DELETE Resource does not exist Resource exists
If-Match = "" / absent 204 No Content 200 OK
If-Match = "*" 204*** No Content 200 OK
If-Match = "xyz" 204*** No Content 200 OK / 412 Precondition Failed

Regional Endpoints

The Resource Provider should partition services across multiple regions in order to allow for continued service if there is a regional outage. It is recommended that the RP offer services in all Azure supported regions so that users may collocate interdependent resources within a resource group.

The RP should register all the regions that they support, and should provide a different regional endpoint for each region. This regional endpoint and its backing state/data should be isolated from the other regions in order to isolate failure within Azure. ARM will proxy the request to the appropriate region based on the resource's location.

The resource provider should register regional DNS names for each regional endpoint. The naming of this region should follow the below convention:

  1. {region}.{provider namespace}.azure.com
  2. {region}.{subservice name}.{provider namespace}.azure.com

In a concrete form:

  1. westus.cache.api.azure.com, eastus.cache.api.azure.com
  2. westus.redis.cache.api.azure.com

Nested Resources

The RPC supports registering "nested" resource types for an RP with this format:

{RPNS}/{TYPE1}/{NAME1}/{TYPE2}/{NAME2}.

The resource provider URIs are still expected to follow REST guidelines (e.g.: azure.com/subscriptions/{SubId}/resourceGroup/ {resourceGroup_name}/providers/{namespace}/{type1}/{type1_name}/{type2}/{type2_name}

Please see example URLs for nested resource types below:

Http Method URI
PUT https://<endpoint>/subscriptions/{subscriptionId}/resourceGroups/{resourceGroupName}/providers/{namespace}/{resourceType}/{resourceName}/{nestedResourceType}/{nestedResourceName}?api-version={api-version}
GET https://<endpoint>/subscriptions/{subscriptionId}/resourceGroups/{resourceGroupName}/providers/{namespace}/{resourceType}/{resourceName}/{nestedResourceType}/{nestedResourceName}?api-version={api-version}
GET https://<endpoint>/subscriptions/{subscriptionId}/resourceGroups/{resourceGroupName}/providers/{namespace}/{resourceType}/{resourceName}/{nestedResourceType}?api-version={api-version}
PATCH https://<endpoint>/subscriptions/{subscriptionId}/resourceGroups/{resourceGroupName}/providers/{namespace}/{resourceType}/{resourceName}/{nestedResourceType}/{nestedResourceName}?api-version={api-version}
DELETE https://<endpoint>/subscriptions/{subscriptionId}/resourceGroups/{resourceGroupName}/providers/{namespace}/{resourceType}/{resourceName}/{nestedResourceType}/{nestedResourceName}?api-version={api-version}

Resource Group Deletes

If the resource group containing resources is deleted, the RP will receive a DELETE call on each individual tracked resource in that group. In some cases, the resources will have interdependencies and therefore can only be deleted in a certain order that ARM does not understand.
____________________
### [WORK TO DO]
Decide whether each statement below agrees with the text on Azure resource providers. Answer yes or no, and quote the deciding words. 1. ARM routes a request to a region according to the resource's location. 2. All regions should share one regional endpoint. 3. When a resource group is deleted, the RP receives a single DELETE call for the whole group.

### [RECORDED DATA]
____________________
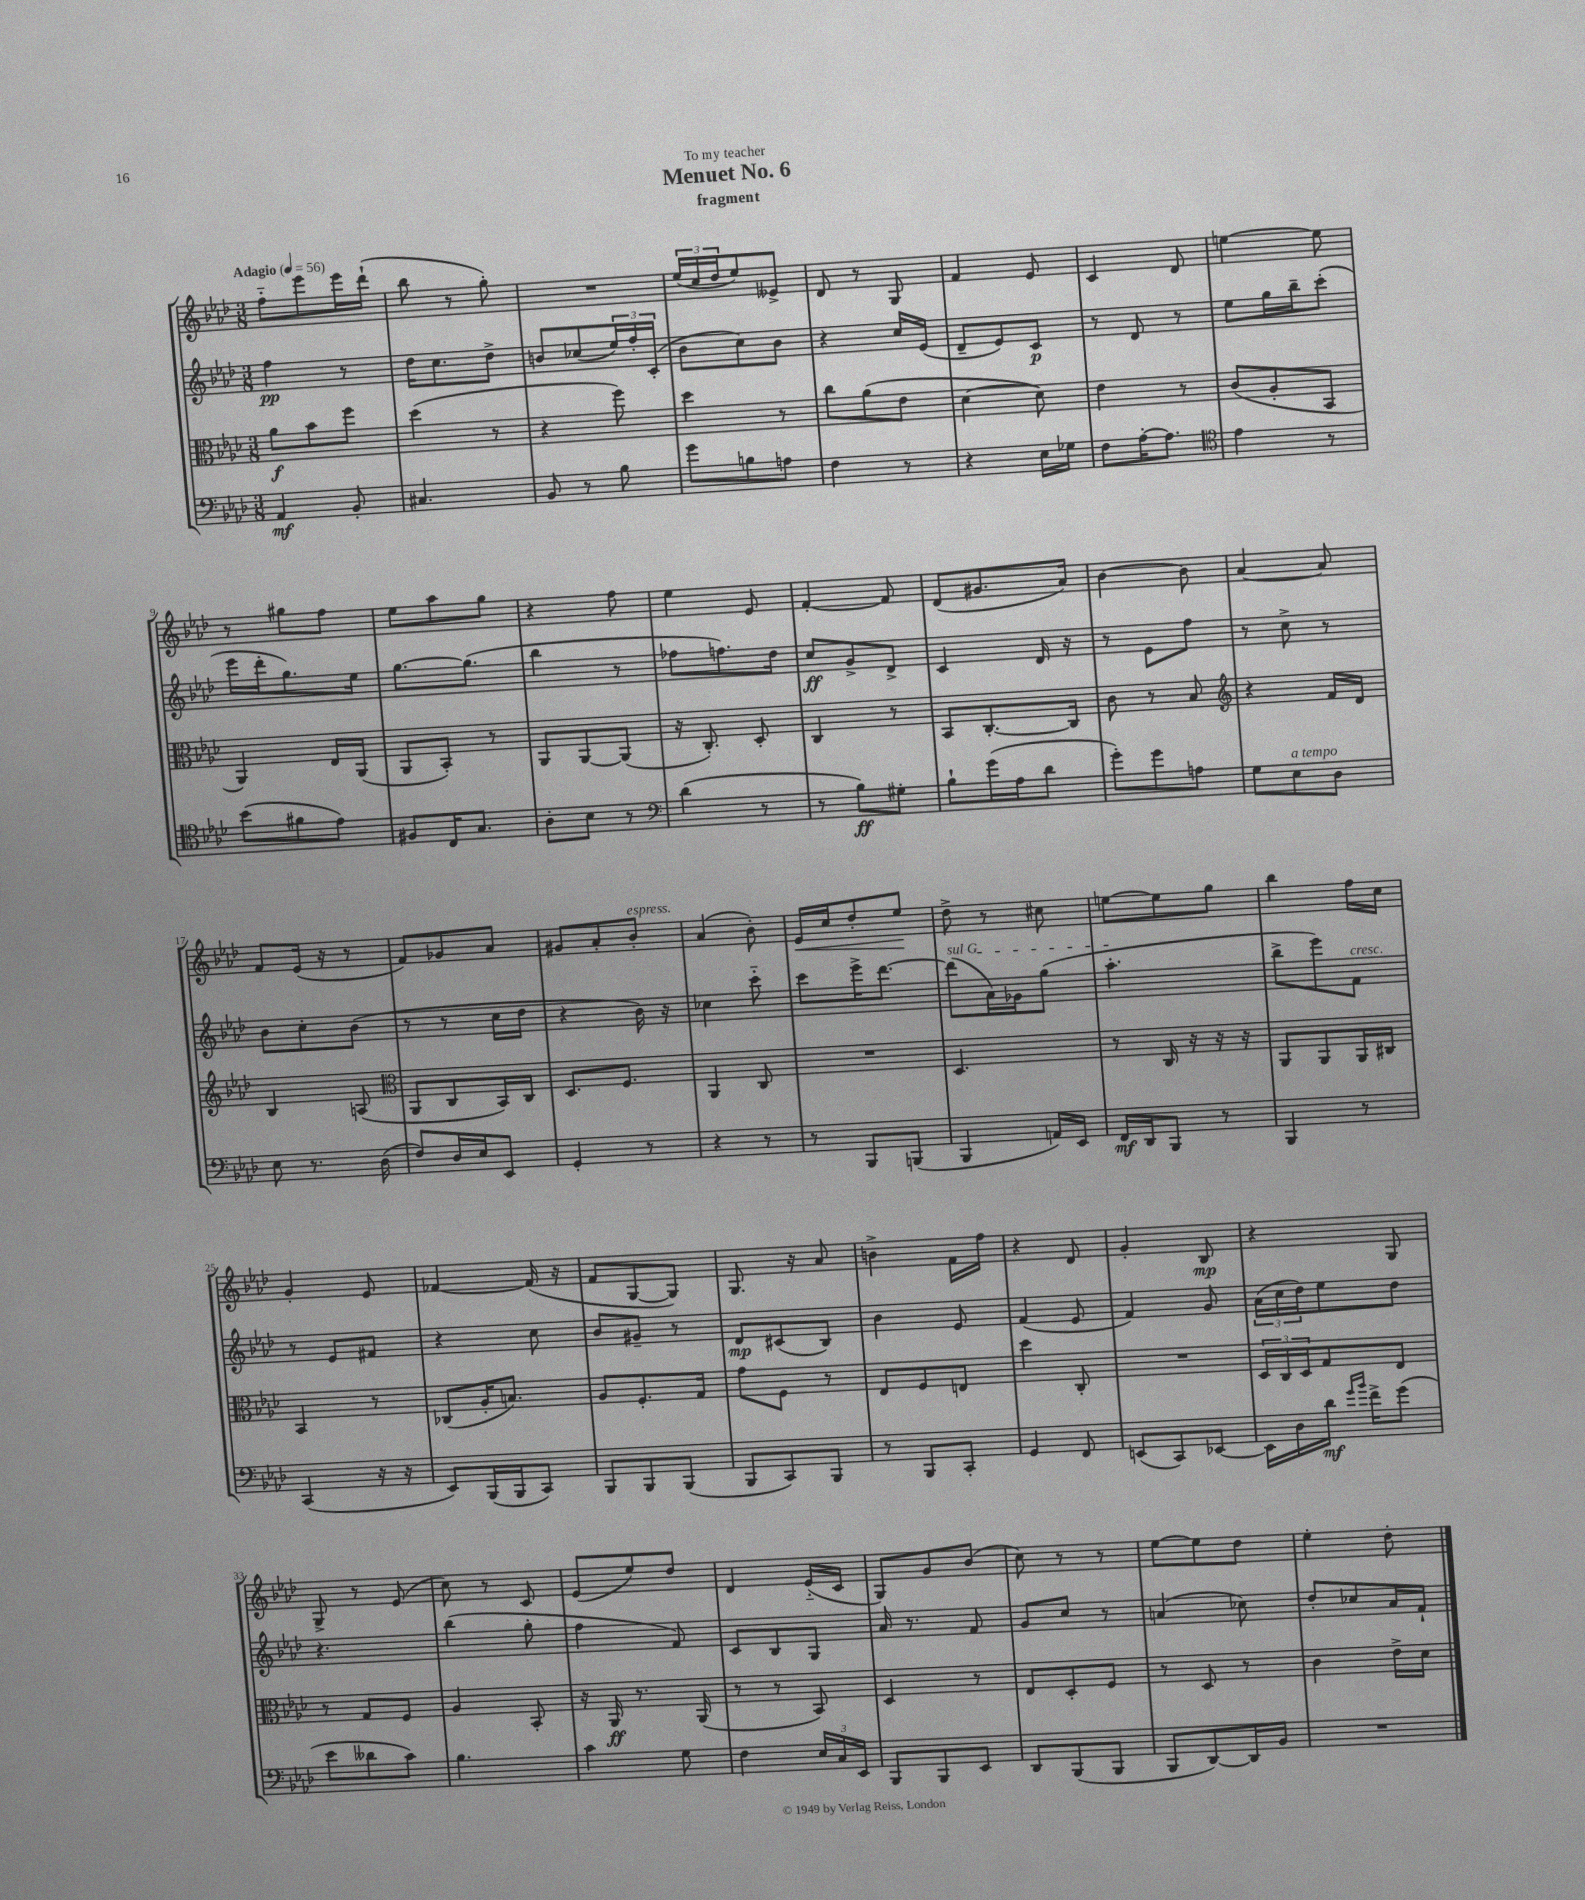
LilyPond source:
____________________
### [EXPECTED ANSWER]
1. Yes: "ARM will proxy the request to the appropriate region based on the resource's location."
2. No: "should provide a different regional endpoint for each region."
3. No: "the RP will receive a DELETE call on each individual tracked resource in that group."